DSGP is just the right size for a NCAA regional, but again, Pat Bowlen would not like that and his vote is the only vote that matters.

The perfect solution would be to add another 10,000 seats to Barton on campus with a grandstand on the other side, some end seating and perhaps a second deck on the south side.

dggoddard said...

In hindsight building Barton was a mistake.

DU probably needs to build a multi-purpose Lax & Soccer stadium parallel with the hockey rink with 10,000-15,000 seats covering where the two fields current sit.

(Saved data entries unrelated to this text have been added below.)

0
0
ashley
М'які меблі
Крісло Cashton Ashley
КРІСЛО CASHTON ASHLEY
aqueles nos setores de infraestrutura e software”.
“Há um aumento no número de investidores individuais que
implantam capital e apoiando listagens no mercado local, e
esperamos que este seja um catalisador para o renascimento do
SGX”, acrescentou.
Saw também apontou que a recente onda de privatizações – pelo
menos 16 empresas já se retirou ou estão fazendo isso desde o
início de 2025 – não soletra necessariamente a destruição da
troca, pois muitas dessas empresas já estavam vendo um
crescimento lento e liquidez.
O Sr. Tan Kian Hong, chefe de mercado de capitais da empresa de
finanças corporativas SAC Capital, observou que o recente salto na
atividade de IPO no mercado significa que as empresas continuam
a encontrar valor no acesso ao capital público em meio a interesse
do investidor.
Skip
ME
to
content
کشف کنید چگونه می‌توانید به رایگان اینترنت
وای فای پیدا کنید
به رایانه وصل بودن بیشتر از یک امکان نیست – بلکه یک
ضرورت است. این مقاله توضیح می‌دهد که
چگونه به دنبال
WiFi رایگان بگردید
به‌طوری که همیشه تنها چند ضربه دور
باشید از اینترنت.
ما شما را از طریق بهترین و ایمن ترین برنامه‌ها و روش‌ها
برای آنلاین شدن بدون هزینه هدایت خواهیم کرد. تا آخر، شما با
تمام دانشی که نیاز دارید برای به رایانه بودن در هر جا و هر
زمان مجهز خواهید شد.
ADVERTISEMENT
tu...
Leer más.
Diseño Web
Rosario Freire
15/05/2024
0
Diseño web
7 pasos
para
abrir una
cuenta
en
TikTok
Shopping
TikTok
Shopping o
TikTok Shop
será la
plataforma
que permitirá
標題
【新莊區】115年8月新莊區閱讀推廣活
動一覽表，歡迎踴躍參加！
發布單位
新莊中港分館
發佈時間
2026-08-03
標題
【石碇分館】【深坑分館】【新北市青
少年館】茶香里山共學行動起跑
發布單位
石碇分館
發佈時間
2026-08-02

Any $20-40 million donors out there?

Probably not...

Anonymous said...

I have to disagree, DG. Although we might be able to get 10,000 for a couple games per season, some lacrosse games only draw 1,000-1500 fans. And the present capacity for the soccer venue is just fine. So I think it would have been foolish to build a 10-15K stadium back when Barton was built. The current venues are a good fit for the current attendance, and I think they'll continue to be a good fit for at least the next couple of years. Plus, isn't there room to add additional seats on the north side of the lacrosse field?

dggoddard said...

When you build a stadium or arena on a college campus you have to expect a 50-60 year lifespan.

Its fine to build a 2,500 seat lacrosse stadium like they did with Barton, but add to the plans expansion possibilities.

Magness Arena has a false wall on the Press Box side to add another grandstand.

Anonymous said...

When Barton was built, there was no Tierney on the horizon.

He will make that stadium obsolete, likely within 5 more years.

There is already talk of expansion, but like anything else, they need the money to do it.